By April 3, investment advisors must also be prepared to comply with the SEC’s annual compliance review rule. In 2004, the SEC issued a rule mandating advisors develop a manual of their policies and procedures, and comply with the rule by April 2006. Now the SEC wants to see that firms have developed these policies and procedures and have been updating them accordingly. Advisors are still unsure as to what types of updates and policies the SEC wants to see, but an SEC spokesman says the regulator doesn’t plan to issue any further guidance. Rolayne Swenson, a planner with Balasa Dinverno & Foltz LLC, a wealth management firm in Itasca, Illinois, says that while her firm has some questions about compliance with the rule, she’s confident her firm will pass SEC scrutiny with flying colors. Her firm worked with National Regulatory Services (NRS) to develop a customized policies and procedures manual, and the firm just completed reviewing it to “see what issues we’ve had over the year, what needed to be changed, and were there any areas we missed the first time around” in developing the manual. Giachetti adds that it’s extremely important for advisors not to use canned policies and procedures. “This [SEC] rule presumes that the policies and procedures that advisors have implemented are appropriate in the first place,” he says. But “too many investment advisors’ procedures are either woefully inaccurate or woefully incomplete.” The SEC wants to see that firms have been updating their policies and procedures throughout the year as events change–for instance, if they add new services, or if the SEC implements a new rule, or if new legislation is passed. While the rule doesn’t specify who should be at the helm of a firm’s policies and procedures, and preparing for the annual compliance review, Giachetti says it’s the chief compliance officer’s duty.

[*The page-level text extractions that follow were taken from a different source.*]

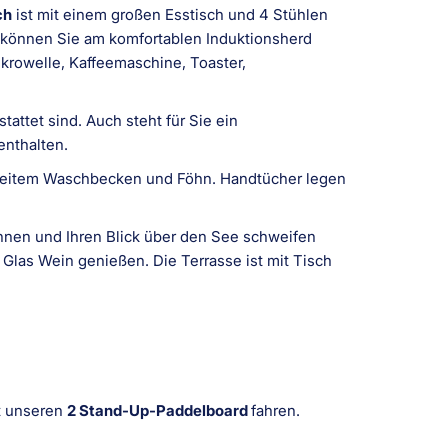
ch
ist mit einem großen Esstisch und 4 Stühlen
können Sie am komfortablen Induktionsherd
ikrowelle, Kaffeemaschine, Toaster,
tattet sind. Auch steht für Sie ein
enthalten.
weitem Waschbecken und Föhn. Handtücher legen
nnen und Ihren Blick über den See schweifen
Glas Wein genießen. Die Terrasse ist mit Tisch
t unseren
2 Stand-Up-Paddelboard
fahren.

Keeping up with compliance chores will continue to occupy a substantial portion of advisors’ time, as industry officials and observers are steadfast in their belief that regulatory scrutiny by the SEC and NASD isn’t going away. Lininger, for one, believes that the NASD, even more so than the SEC, “is coming down too strong” on the firms it oversees. Just last year, advisor Darla Main contemplated exiting the profession because the compliance burden became overwhelming, but she decided to stick it out, because, in her words, “I love working with clients.” That’s dedication.